Collected data
- - -

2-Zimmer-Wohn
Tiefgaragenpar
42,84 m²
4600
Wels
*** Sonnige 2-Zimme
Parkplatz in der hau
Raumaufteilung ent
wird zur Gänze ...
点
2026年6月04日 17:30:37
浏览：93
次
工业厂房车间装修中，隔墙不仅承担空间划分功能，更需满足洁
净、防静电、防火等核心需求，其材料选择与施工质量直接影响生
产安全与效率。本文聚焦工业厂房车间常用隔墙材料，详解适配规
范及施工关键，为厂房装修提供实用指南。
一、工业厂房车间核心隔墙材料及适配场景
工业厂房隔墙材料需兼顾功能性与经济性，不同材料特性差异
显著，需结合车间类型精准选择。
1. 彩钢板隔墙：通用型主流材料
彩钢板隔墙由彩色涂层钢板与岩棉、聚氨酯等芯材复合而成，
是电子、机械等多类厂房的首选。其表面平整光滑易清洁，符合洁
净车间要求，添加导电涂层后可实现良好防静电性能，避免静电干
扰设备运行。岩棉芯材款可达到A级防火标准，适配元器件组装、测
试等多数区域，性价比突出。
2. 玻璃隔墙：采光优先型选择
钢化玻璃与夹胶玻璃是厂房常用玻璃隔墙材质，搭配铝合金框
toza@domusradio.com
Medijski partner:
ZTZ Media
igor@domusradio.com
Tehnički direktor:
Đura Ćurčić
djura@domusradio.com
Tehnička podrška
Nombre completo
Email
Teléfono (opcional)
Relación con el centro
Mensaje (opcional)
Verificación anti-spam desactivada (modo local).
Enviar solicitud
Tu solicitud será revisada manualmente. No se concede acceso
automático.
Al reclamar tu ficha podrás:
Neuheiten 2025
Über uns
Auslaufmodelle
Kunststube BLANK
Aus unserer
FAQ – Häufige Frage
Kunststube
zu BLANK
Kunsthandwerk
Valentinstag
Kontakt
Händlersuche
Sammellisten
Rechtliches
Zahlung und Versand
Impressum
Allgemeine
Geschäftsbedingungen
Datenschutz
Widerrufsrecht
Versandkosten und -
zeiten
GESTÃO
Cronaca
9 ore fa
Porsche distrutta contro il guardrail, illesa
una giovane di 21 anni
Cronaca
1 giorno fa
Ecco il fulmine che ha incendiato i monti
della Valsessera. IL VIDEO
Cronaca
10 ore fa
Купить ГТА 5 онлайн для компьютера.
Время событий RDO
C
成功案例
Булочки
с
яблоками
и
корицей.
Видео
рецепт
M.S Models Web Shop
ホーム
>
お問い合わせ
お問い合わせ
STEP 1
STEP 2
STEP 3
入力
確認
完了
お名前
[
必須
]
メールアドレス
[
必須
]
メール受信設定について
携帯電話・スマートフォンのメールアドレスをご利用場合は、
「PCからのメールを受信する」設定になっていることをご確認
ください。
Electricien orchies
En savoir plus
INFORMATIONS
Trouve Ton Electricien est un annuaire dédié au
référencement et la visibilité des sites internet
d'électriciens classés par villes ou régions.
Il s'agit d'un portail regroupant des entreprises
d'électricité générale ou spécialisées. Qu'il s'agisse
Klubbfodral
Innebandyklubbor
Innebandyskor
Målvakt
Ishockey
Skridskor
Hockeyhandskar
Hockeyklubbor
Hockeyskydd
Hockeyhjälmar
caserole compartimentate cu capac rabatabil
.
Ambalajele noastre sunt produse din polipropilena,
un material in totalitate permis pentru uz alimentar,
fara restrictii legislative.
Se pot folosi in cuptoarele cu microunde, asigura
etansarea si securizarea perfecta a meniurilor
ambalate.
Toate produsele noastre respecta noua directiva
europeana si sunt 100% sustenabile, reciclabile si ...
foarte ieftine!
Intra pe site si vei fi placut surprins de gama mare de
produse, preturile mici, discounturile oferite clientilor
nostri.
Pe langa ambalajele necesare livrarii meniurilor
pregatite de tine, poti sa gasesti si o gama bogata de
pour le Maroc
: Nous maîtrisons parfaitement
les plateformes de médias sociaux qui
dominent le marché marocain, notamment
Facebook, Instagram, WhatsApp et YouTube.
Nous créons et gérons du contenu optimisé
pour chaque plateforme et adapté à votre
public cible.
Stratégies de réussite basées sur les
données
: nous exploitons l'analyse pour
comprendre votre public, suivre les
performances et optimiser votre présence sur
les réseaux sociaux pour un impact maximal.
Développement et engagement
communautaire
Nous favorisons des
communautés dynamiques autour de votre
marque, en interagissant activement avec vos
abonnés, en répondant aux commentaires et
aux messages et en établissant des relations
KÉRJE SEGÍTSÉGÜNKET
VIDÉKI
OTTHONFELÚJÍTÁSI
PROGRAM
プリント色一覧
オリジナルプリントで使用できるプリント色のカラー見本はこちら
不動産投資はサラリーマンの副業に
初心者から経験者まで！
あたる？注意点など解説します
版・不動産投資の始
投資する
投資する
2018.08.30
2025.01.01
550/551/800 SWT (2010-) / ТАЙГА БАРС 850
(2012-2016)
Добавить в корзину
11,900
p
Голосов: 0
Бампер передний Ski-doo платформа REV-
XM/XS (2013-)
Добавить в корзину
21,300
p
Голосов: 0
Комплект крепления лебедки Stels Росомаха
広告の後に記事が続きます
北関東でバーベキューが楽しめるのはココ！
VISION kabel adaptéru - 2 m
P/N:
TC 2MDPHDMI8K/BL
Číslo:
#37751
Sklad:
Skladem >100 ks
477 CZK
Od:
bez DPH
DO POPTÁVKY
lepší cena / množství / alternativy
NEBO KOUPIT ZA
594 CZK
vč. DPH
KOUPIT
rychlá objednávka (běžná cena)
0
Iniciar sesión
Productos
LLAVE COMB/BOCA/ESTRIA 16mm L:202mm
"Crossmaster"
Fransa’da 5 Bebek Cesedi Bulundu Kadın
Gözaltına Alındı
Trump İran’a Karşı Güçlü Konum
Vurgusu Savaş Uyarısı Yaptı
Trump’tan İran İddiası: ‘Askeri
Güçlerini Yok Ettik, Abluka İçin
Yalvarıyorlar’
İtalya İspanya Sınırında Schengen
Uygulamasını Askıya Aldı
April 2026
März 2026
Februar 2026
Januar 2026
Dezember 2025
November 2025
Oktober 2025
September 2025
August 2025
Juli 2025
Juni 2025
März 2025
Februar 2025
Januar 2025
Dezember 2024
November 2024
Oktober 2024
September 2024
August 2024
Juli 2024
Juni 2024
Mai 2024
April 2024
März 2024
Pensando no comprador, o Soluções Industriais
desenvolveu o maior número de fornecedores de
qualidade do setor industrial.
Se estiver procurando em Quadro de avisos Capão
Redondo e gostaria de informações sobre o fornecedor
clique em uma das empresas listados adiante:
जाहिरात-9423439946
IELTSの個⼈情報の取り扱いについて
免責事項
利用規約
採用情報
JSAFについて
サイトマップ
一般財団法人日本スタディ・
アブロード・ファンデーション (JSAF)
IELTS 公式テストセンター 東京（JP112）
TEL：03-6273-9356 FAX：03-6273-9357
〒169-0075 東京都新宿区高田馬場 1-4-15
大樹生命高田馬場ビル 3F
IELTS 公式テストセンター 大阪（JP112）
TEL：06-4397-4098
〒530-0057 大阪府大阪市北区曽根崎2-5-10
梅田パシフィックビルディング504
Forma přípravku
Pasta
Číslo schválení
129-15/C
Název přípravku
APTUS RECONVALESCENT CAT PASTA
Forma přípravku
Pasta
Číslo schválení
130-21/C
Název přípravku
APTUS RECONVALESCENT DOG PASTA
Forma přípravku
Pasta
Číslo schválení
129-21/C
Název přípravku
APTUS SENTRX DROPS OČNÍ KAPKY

- - -

What to produce: List each line of the material that contains the string "APTUS". Count only matches with the same uppercase and lowercase letters.

Response area:
APTUS RECONVALESCENT CAT PASTA
APTUS RECONVALESCENT DOG PASTA
APTUS SENTRX DROPS OČNÍ KAPKY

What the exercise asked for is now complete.